The only estate version ever built of the classic early 1970s Aston Martin DBS is going to be auctioned on May 19 by Bonhams.
With an expected price of £50,000 - £70,000, the DBS estate is relatively affordable by the standards of classic Aston Martins, as most 1960s Astons are now over £100,000.
The car was built specially for an unnamed Scottish Laird who wanted it for salmon fishing trips – hence the roof rack for his fishing gear. Perhaps surprisingly the Laird got bored with it and sold it in 1975 to its present owner, who repainted it from red to the classic dark blue metallic that was so popular in the early 1970s.
The conversion was done by a company called FLM in Battersea, South London, who also made a Rover 2000 estate at the time. FLM created bespoke rear side windows for the DBS estate, but the problem with a conversion is always the tailgate, which would be incredibly expensive to design and build as a one-off. FLM solved the problem by using an adapted tailgate from a Hillman Hunter estate, and we have to say, it looks extremely well integrated.

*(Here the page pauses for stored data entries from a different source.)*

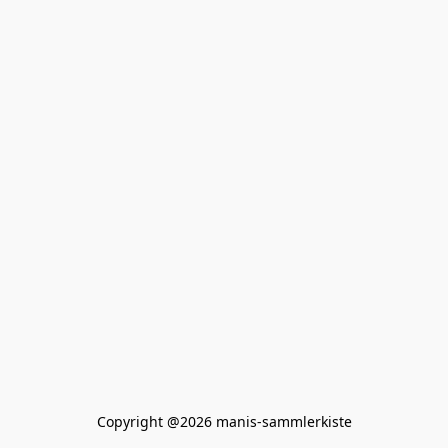
Copyright @2026 manis-sammlerkiste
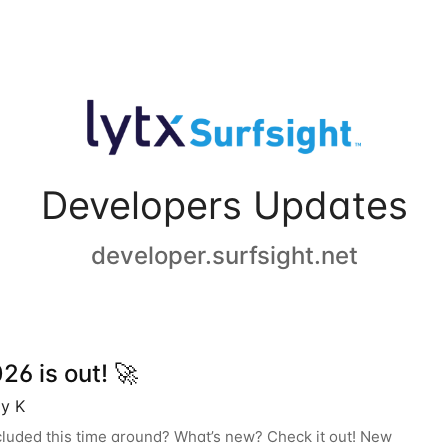
Developers Updates
developer.surfsight.net
6 is out! 🚀
y K
cluded this time around? What’s new? Check it out! New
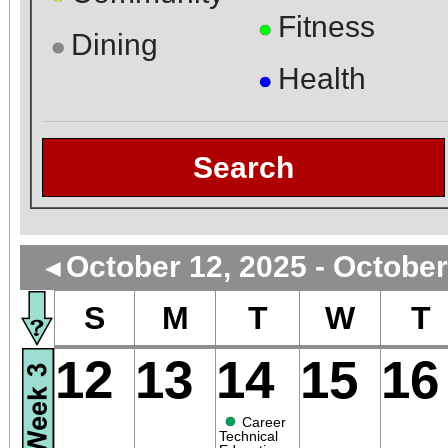
Fitness
●
Dining
●
Health
●
Search
October 12, 2025 - October
◄
S
M
T
W
T
12
13
14
15
16
●
Career
Technical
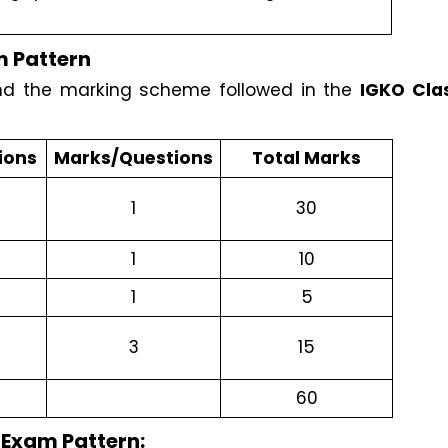
 Pattern
nd the marking scheme followed in the 
IGKO Clas
ions
Marks/Questions
Total Marks
1
30
1
10
1
5
3
15
60
 Exam Pattern:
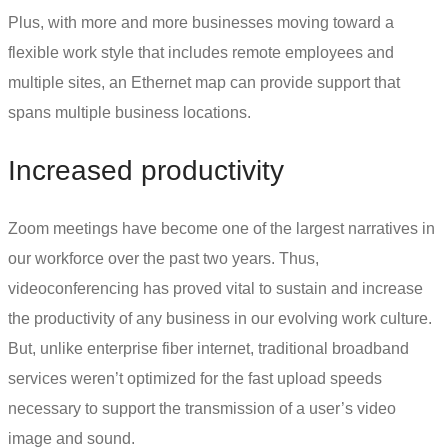
Plus, with more and more businesses moving toward a
flexible work style that includes remote employees and
multiple sites, an
Ethernet map
can provide support that
spans multiple business locations.
Increased productivity
Zoom meetings have become one of the largest narratives in
our workforce over the past two years. Thus,
videoconferencing has proved vital to sustain and increase
the productivity of any business in our evolving work culture.
But, unlike
enterprise fiber internet
, traditional broadband
services weren’t optimized for the fast upload speeds
necessary to support the transmission of a user’s video
image and sound.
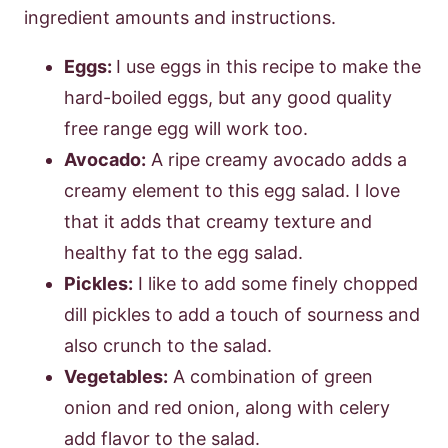
ingredient amounts and instructions.
Eggs:
I use eggs in this recipe to make the
hard-boiled eggs, but any good quality
free range egg will work too.
Avocado:
A ripe creamy avocado adds a
creamy element to this egg salad. I love
that it adds that creamy texture and
healthy fat to the egg salad.
Pickles:
I like to add some finely chopped
dill pickles to add a touch of sourness and
also crunch to the salad.
Vegetables:
A combination of green
onion and red onion, along with celery
add flavor to the salad.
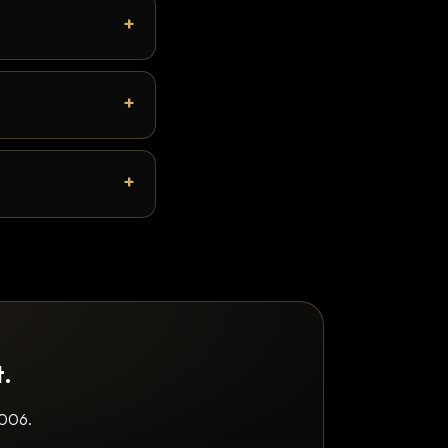
t.
2006.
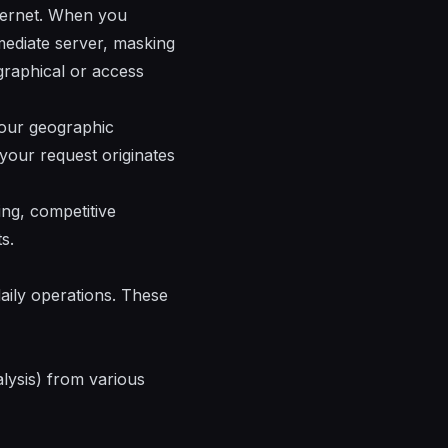
nternet. When you
rmediate server, masking
ographical or access
 your geographic
 your request originates
ng, competitive
s.
daily operations. These
lysis) from various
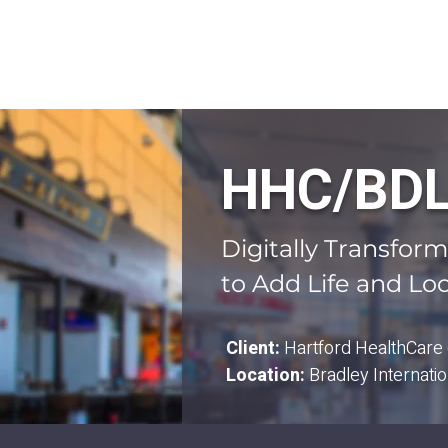
ABOUT US
HHC/BDL 
Digitally Transfor
to Add Life and Loc
Client:
Hartford HealthCare
Location:
Bradley Internatio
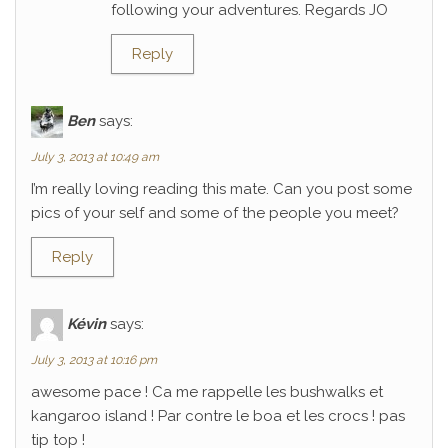
following your adventures. Regards JO
Reply
Ben
says:
July 3, 2013 at 10:49 am
I’m really loving reading this mate. Can you post some
pics of your self and some of the people you meet?
Reply
Kévin
says:
July 3, 2013 at 10:16 pm
awesome pace ! Ca me rappelle les bushwalks et
kangaroo island ! Par contre le boa et les crocs ! pas
tip top !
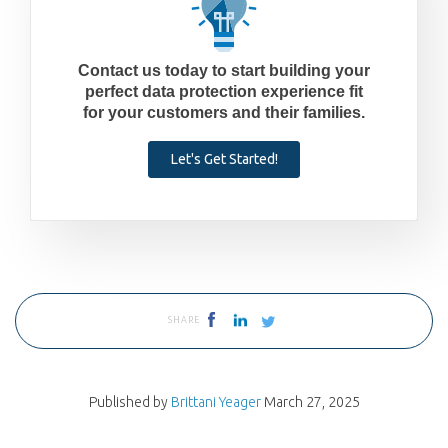
Contact us today to start building your
perfect data protection experience fit
for your customers and their families.
Let's Get Started!
SHARE
Published by
Brittani Yeager
March 27, 2025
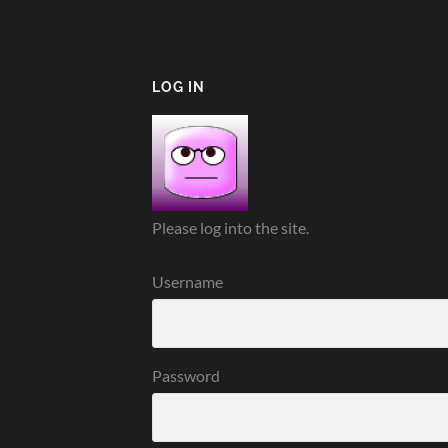
LOG IN
Please log into the site.
Username
Password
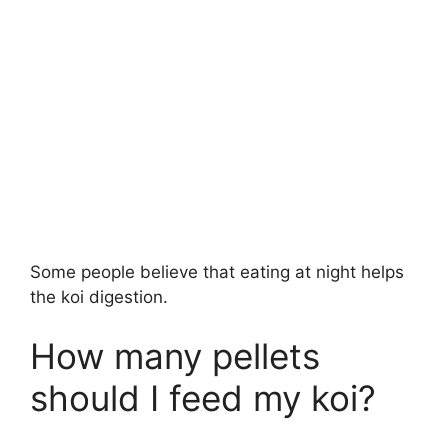
Some people believe that eating at night helps
the koi digestion.
How many pellets
should I feed my koi?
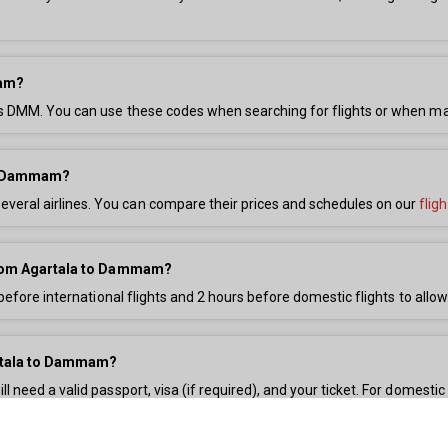
mam?
 is DMM. You can use these codes when searching for flights or when m
and Dammam?
eral airlines. You can compare their prices and schedules on our
flig
s from Agartala to Dammam?
before international flights and 2 hours before domestic flights to allow
artala to Dammam?
need a valid passport, visa (if required), and your ticket. For domestic 
on.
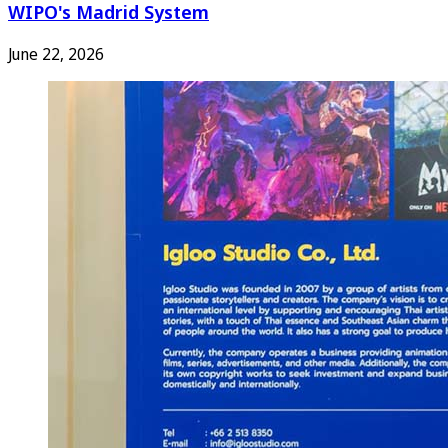
WIPO's Madrid System
June 22, 2026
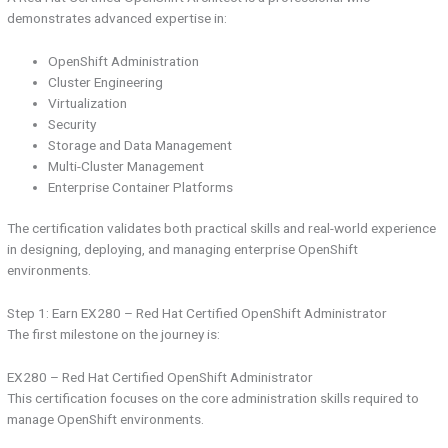
demonstrates advanced expertise in:
OpenShift Administration
Cluster Engineering
Virtualization
Security
Storage and Data Management
Multi-Cluster Management
Enterprise Container Platforms
The certification validates both practical skills and real-world experience
in designing, deploying, and managing enterprise OpenShift
environments.
Step 1: Earn EX280 – Red Hat Certified OpenShift Administrator
The first milestone on the journey is:
EX280 – Red Hat Certified OpenShift Administrator
This certification focuses on the core administration skills required to
manage OpenShift environments.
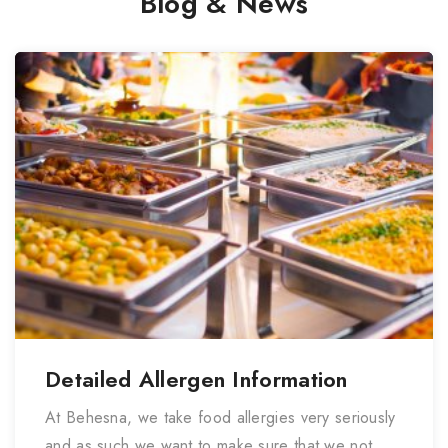
Blog & News
Detailed Allergen Information
At Behesna, we take food allergies very seriously
and as such we want to make sure that we not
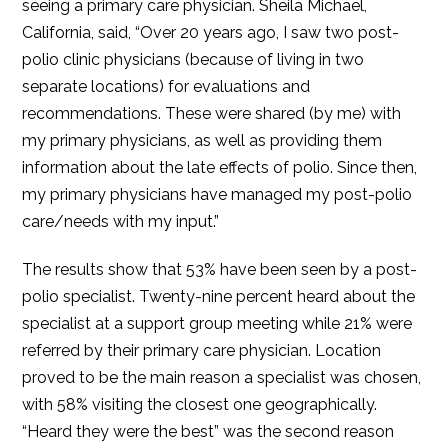
seeing a primary care physician. Sheila Michael,
California, said, “Over 20 years ago, I saw two post-
polio clinic physicians (because of living in two
separate locations) for evaluations and
recommendations. These were shared (by me) with
my primary physicians, as well as providing them
information about the late effects of polio. Since then,
my primary physicians have managed my post-polio
care/needs with my input.”
The results show that 53% have been seen by a post-
polio specialist. Twenty-nine percent heard about the
specialist at a support group meeting while 21% were
referred by their primary care physician. Location
proved to be the main reason a specialist was chosen,
with 58% visiting the closest one geographically.
“Heard they were the best” was the second reason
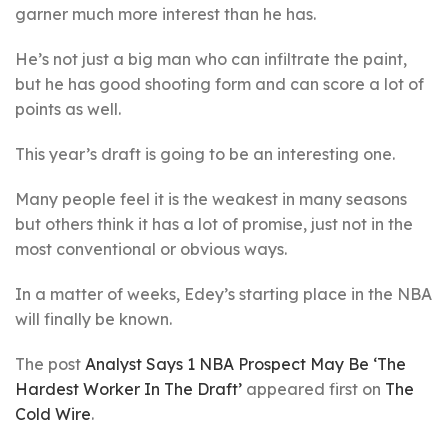
garner much more interest than he has.
He’s not just a big man who can infiltrate the paint,
but he has good shooting form and can score a lot of
points as well.
This year’s draft is going to be an interesting one.
Many people feel it is the weakest in many seasons
but others think it has a lot of promise, just not in the
most conventional or obvious ways.
In a matter of weeks, Edey’s starting place in the NBA
will finally be known.
The post
Analyst Says 1 NBA Prospect May Be ‘The
Hardest Worker In The Draft’
appeared first on
The
Cold Wire
.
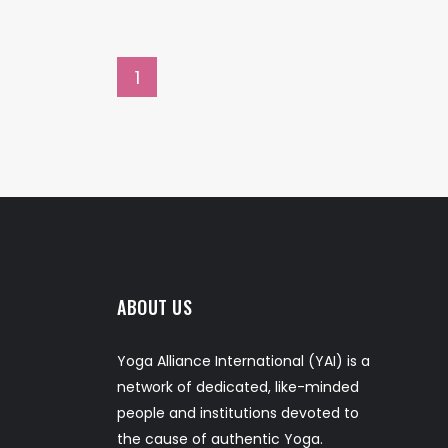
1
ABOUT US
Yoga Alliance International (YAI) is a
network of dedicated, like-minded
people and institutions devoted to
the cause of authentic Yoga.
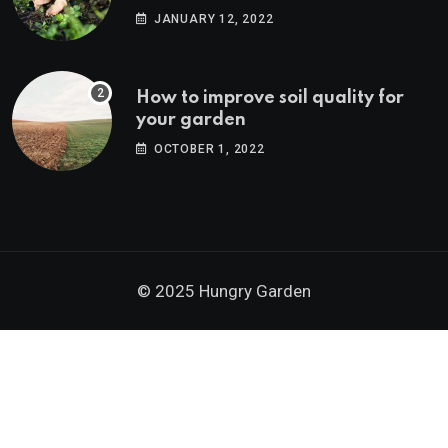
JANUARY 12, 2022
How to improve soil quality for
your garden
OCTOBER 1, 2022
© 2025 Hungry Garden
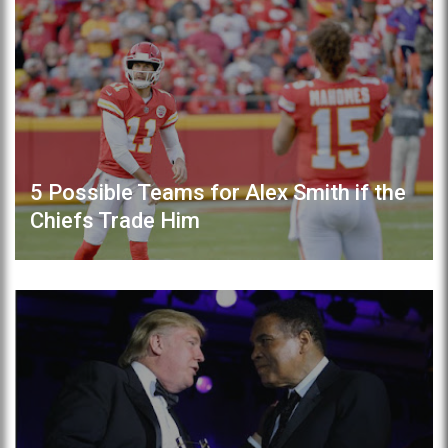
5 Possible Teams for Alex Smith if the
Chiefs Trade Him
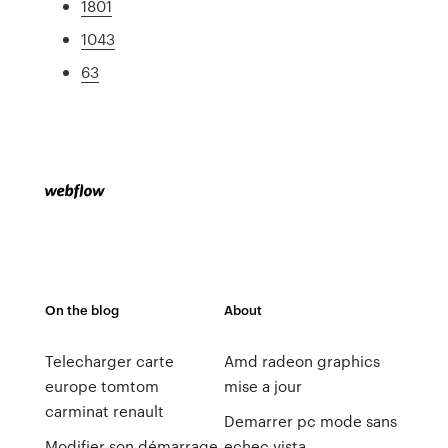
1801
1043
63
On the blog
About
Telecharger carte
Amd radeon graphics
europe tomtom
mise a jour
carminat renault
Demarrer pc mode sans
Modifier son démarrage
echec vista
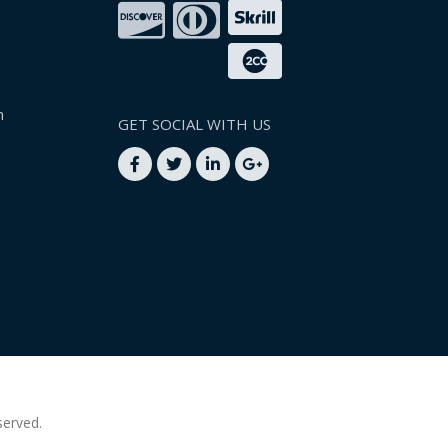
n
GET SOCIAL WITH US
served.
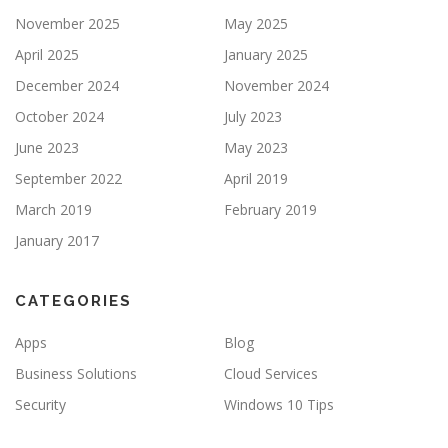
November 2025
May 2025
April 2025
January 2025
December 2024
November 2024
October 2024
July 2023
June 2023
May 2023
September 2022
April 2019
March 2019
February 2019
January 2017
CATEGORIES
Apps
Blog
Business Solutions
Cloud Services
Security
Windows 10 Tips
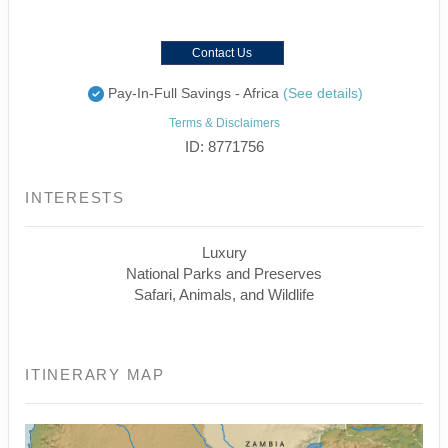
Contact Us
Pay-In-Full Savings - Africa
(See details)
Terms & Disclaimers
ID: 8771756
INTERESTS
Luxury
National Parks and Preserves
Safari, Animals, and Wildlife
ITINERARY MAP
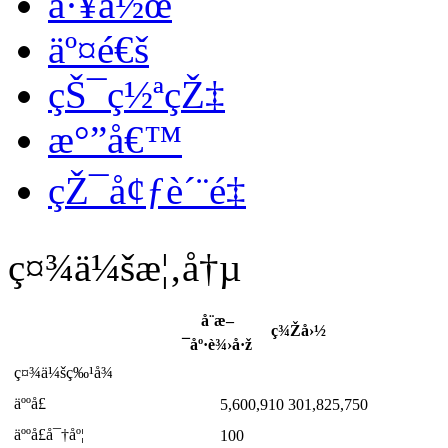
å·¥ä½œ
äº¤é€š
çŠ¯ç½ªçŽ‡
æ°”å€™
çŽ¯å¢ƒè´¨é‡
ç¤¾ä¼šæ¦‚å†µ
å¨æ–
ç¾Žå›½
¯åº·è¾›å·ž
ç¤¾ä¼šç‰¹å¾
äººå£
5,600,910
301,825,750
äººå£å¯†åº¦
100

The car appears to have been very well maintained, including a conversion to run on unleaded petrol, and has been featured in a number of magazines over the years. The only negative factor is that it uses the 4.0 litre 6-cylinder engine from the DB6, not the 5.3 litre V8 that became standard in 1972. When the DBS was first introduced the new V8 engine was not yet ready, so early ones had to make to with the smaller engine.
The DBS is part of a long British tradition of fast estates, from the Aston Martin DB5 to the 1980s Jaguar XJS-based Lynx Eventer. Indeed with the Reliant Scimitar GTE of 1970, Britain can claim to have made the first production high performance estate car.